Peter felt strange and trapped in this body. He looked down at his hands, and they looked his own but his nails were neat, and his knuckled unscathed.

"I'm not David." Peter forced through the boy. David's mind felt some small shock at its strange utterance but quietly receded. The mother turned to him with a sour smile which rid her of any beauty she may have laid upon it before. All of her ugliness showed in the scowl she besotted upon the boy David.

"I don't want you playing those ridiculous games. You know it upsets me, David."

"But I'm not! I'm Peter!" A hand flew itself to David's ear, and Peter felt the stinging ring of it.

"Don't you start that again you awful child! I don't want to see you unless you are a composed gentleman!" But her anger had not yet subsided and two more strikes hit the boys. Peter, being defiant in nature, raised a hand to stop the third, and David quietly whispered inwardly. You shouldn't do that… Then David receded completely. Where to, Peter did not know, but he suffered a full blow from an adult. A woman, but still stronger than he, it was all Peter could do to wrap his fingers together and strike back at her cheek.

"Ugh!" She cried disgusted. "My face, David! You little vermin!" A blush of red blossomed under her carefully painted cheeks, and her anger grew to a crescendo. Her hands wrapped around Peter's throat, and twisted his collar into a chokehold, dragging him into the hallway and pushing him into the room next door.

"I guess you will not be seeing your father tonight! I will send him away, telling him what awful seed he has given me. No supper tonight!" The lock of the door clicked shut and footsteps made their way away from the door.

Peter's teeth were clenched, and some angry tears left his eyes.

She's not all that bad… if you don't anger her. Whispered the timid voice of David.

"Not all that bad? Look what she's done to you!" Peter cried, carefully rubbing the soreness at his throat.

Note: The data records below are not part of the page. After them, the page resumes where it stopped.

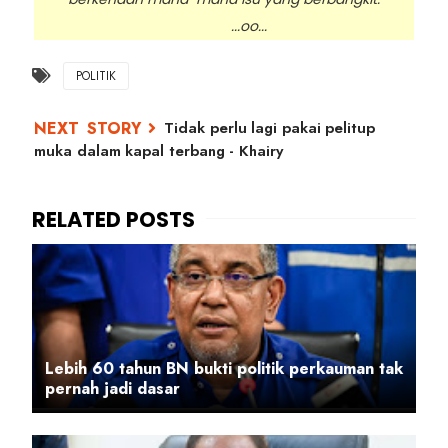
...oo...
POLITIK
Tidak perlu lagi pakai pelitup
muka dalam kapal terbang - Khairy
Lebih 60 tahun BN bukti politik perkauman tak
pernah jadi dasar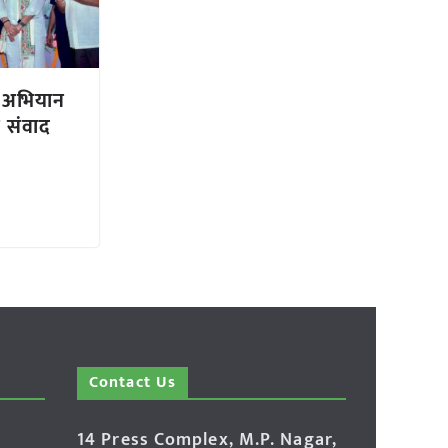
 अभियान
े संवाद
Contact Us
14 Press Complex, M.P. Nagar,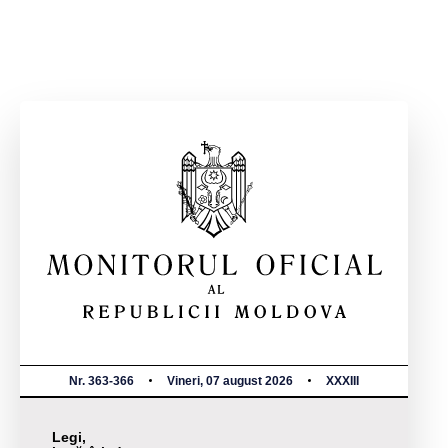
Nr. 363-366
Vineri, 07 august 2026
XXXIII
Legi,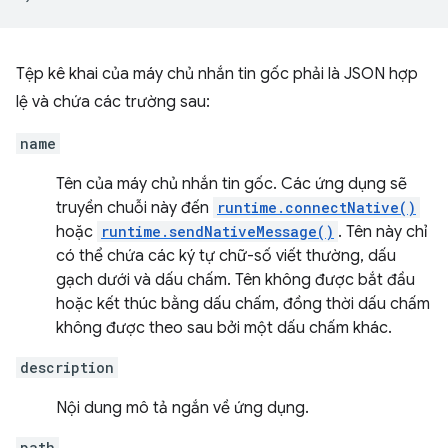
Tệp kê khai của máy chủ nhắn tin gốc phải là JSON hợp
lệ và chứa các trường sau:
name
Tên của máy chủ nhắn tin gốc. Các ứng dụng sẽ
truyền chuỗi này đến
runtime.connectNative()
hoặc
runtime.sendNativeMessage()
. Tên này chỉ
có thể chứa các ký tự chữ-số viết thường, dấu
gạch dưới và dấu chấm. Tên không được bắt đầu
hoặc kết thúc bằng dấu chấm, đồng thời dấu chấm
không được theo sau bởi một dấu chấm khác.
description
Nội dung mô tả ngắn về ứng dụng.
path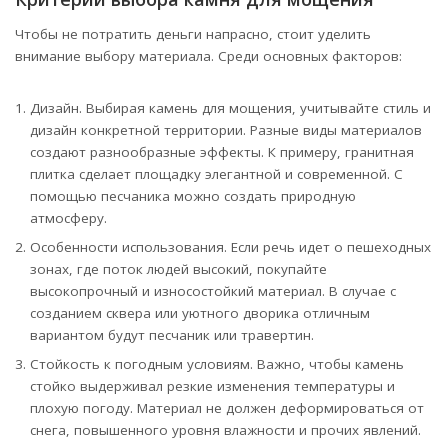
Чтобы не потратить деньги напрасно, стоит уделить
внимание выбору материала. Среди основных факторов:
Дизайн. Выбирая камень для мощения, учитывайте стиль и
дизайн конкретной территории. Разные виды материалов
создают разнообразные эффекты. К примеру, гранитная
плитка сделает площадку элегантной и современной. С
помощью песчаника можно создать природную
атмосферу.
Особенности использования. Если речь идет о пешеходных
зонах, где поток людей высокий, покупайте
высокопрочный и износостойкий материал. В случае с
созданием сквера или уютного дворика отличным
вариантом будут песчаник или травертин.
Стойкость к погодным условиям. Важно, чтобы камень
стойко выдерживал резкие изменения температуры и
плохую погоду. Материал не должен деформироваться от
снега, повышенного уровня влажности и прочих явлений.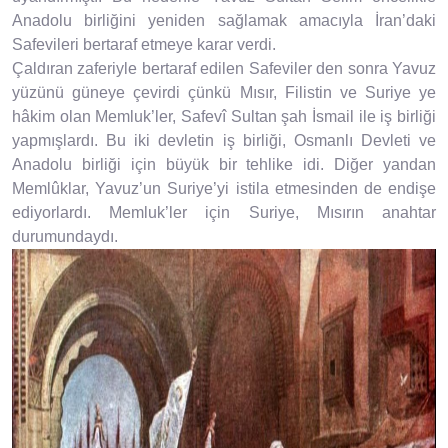
Anadolu birliğini yeniden sağlamak amacıyla İran’daki
Safevileri bertaraf etmeye karar verdi.
Çaldıran zaferiyle bertaraf edilen Safeviler den sonra Yavuz
yüzünü güneye çevirdi çünkü Mısır, Filistin ve Suriye ye
hâkim olan Memluk’ler, Safevî Sultan şah İsmail ile iş birliği
yapmışlardı. Bu iki devletin iş birliği, Osmanlı Devleti ve
Anadolu birliği için büyük bir tehlike idi. Diğer yandan
Memlûklar, Yavuz’un Suriye’yi istila etmesinden de endişe
ediyorlardı. Memluk’ler için Suriye, Mısırın anahtar
durumundaydı.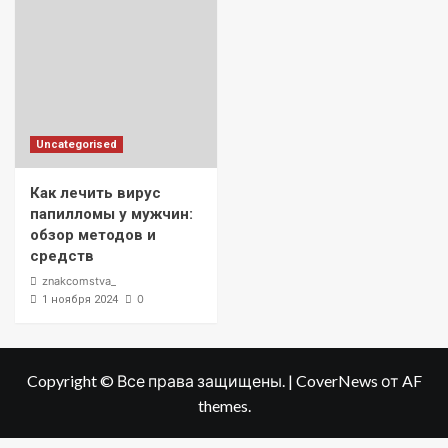
Uncategorised
Как лечить вирус
папилломы у мужчин:
обзор методов и
средств
znakcomstva_
0
1 ноября 2024
Copyright © Все права защищены.
|
CoverNews
от AF
themes.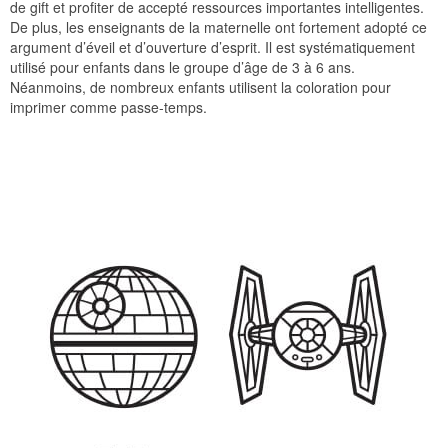
de gift et profiter de accepté ressources importantes intelligentes.
De plus, les enseignants de la maternelle ont fortement adopté ce
argument d’éveil et d’ouverture d’esprit. Il est systématiquement
utilisé pour enfants dans le groupe d’âge de 3 à 6 ans.
Néanmoins, de nombreux enfants utilisent la coloration pour
imprimer comme passe-temps.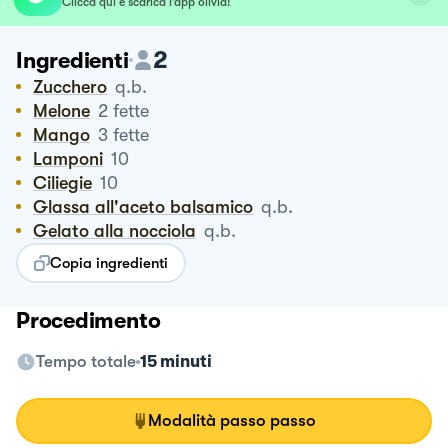
Clicca qui e scarica l’app olivia!
2
Ingredienti
Zucchero
q.b.
Melone
2
fette
Mango
3
fette
Lamponi
10
Ciliegie
10
Glassa all'aceto balsamico
q.b.
Gelato alla nocciola
q.b.
Copia ingredienti
Procedimento
Tempo totale
15 minuti
Modalità passo passo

I barely feel anything. He responded. Then the voice went away, as if the soul had abandoned the body. When Peter clenched David's hands, they felt very much like his own. His anger ebbed, and finally the silence of the room, save for the muted ticking from beyond the wall, brought him back to his senses. Where was he, even? Peter could not recollect. Everything seemed made of feeling and instinct, but never memory. There was something terribly wrong about all of this, Peter felt he did not belong. He had never even heard of such a thing as two voices in one body.

"David?" He whispered. But the voice did not answer. Feeling for the first time alone, Peter recalled a feeling that things had definitely not gone how they should. He lay upon the bed, listening to all the foreign voices and noises of the inside of a house, and fell asleep dreaming that he was calling out to someone.